George Segal (November 26, 1924 – June 9, 2000) was an American painter and sculptor associated with the pop art movement. He was presented with the United States National Medal of Arts in 1999.
Segal was introduced to the New York avant-garde scene surrounding John Cage and Merce Cunningham, as well as awarded a membership to the Hansa Gallery, where in 1956, for his debut solo show, he exhibited brightly colored, figurative abstract paintings.
In 1960 Segal began exhibiting with Green Gallery, New York, alongside young contemporary artists such as Donald Judd and Robert Morris. Two years later his work was included in New Realists, an exhibition that helped define Pop art, a movement with which Segal had previously been identified, at the Sidney Janis Gallery, New York. He became a member of that gallery in 1965 and had his first museum solo show at the Museum of Contemporary Art, Chicago (1968).

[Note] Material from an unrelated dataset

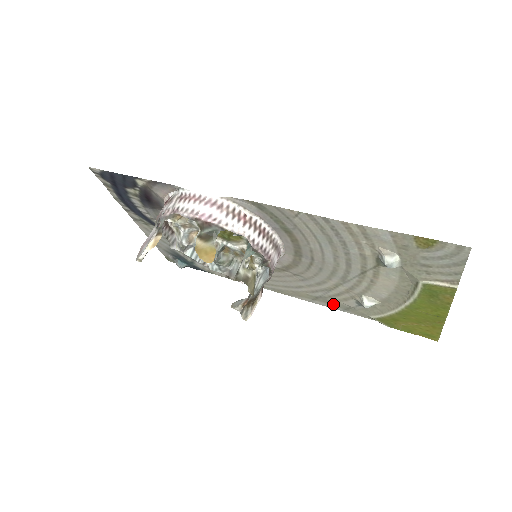
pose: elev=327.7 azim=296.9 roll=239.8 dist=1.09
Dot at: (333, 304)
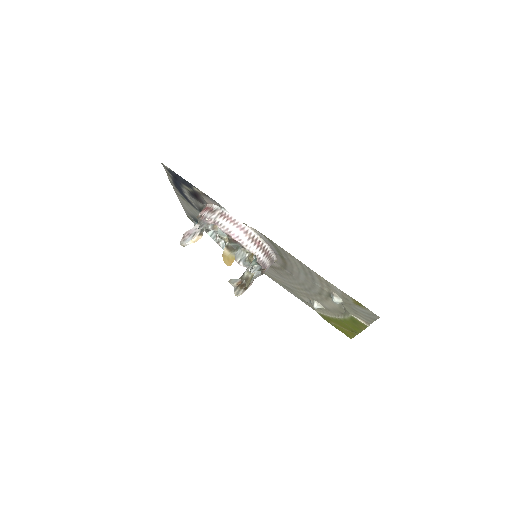
Dot at: (295, 294)
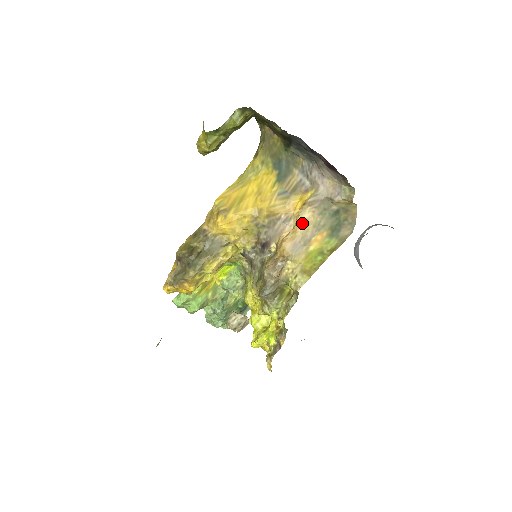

In 1969, after making pastel drawings of plaster body parts around his studio, Segal began a series of partial figure sculptures and wall reliefs. He produced his first bronze sculpture for an outdoor project in 1976. Other public commissions included memorials to the 1970 Kent State shootings, the Holocaust, and gay liberation. In the 1990s, Segal returned to painting and began a series of photo-sculptures using his own photographs. During the last years of his life, Segal made large charcoal portraits of his friends and family, and participated in a documentary film about his life’s work. The film George Segal: American Still Life premiered in 2001, a year after his death in New Jersey.
Segal’s work has continued to be recognized in numerous museum solo exhibitions worldwide.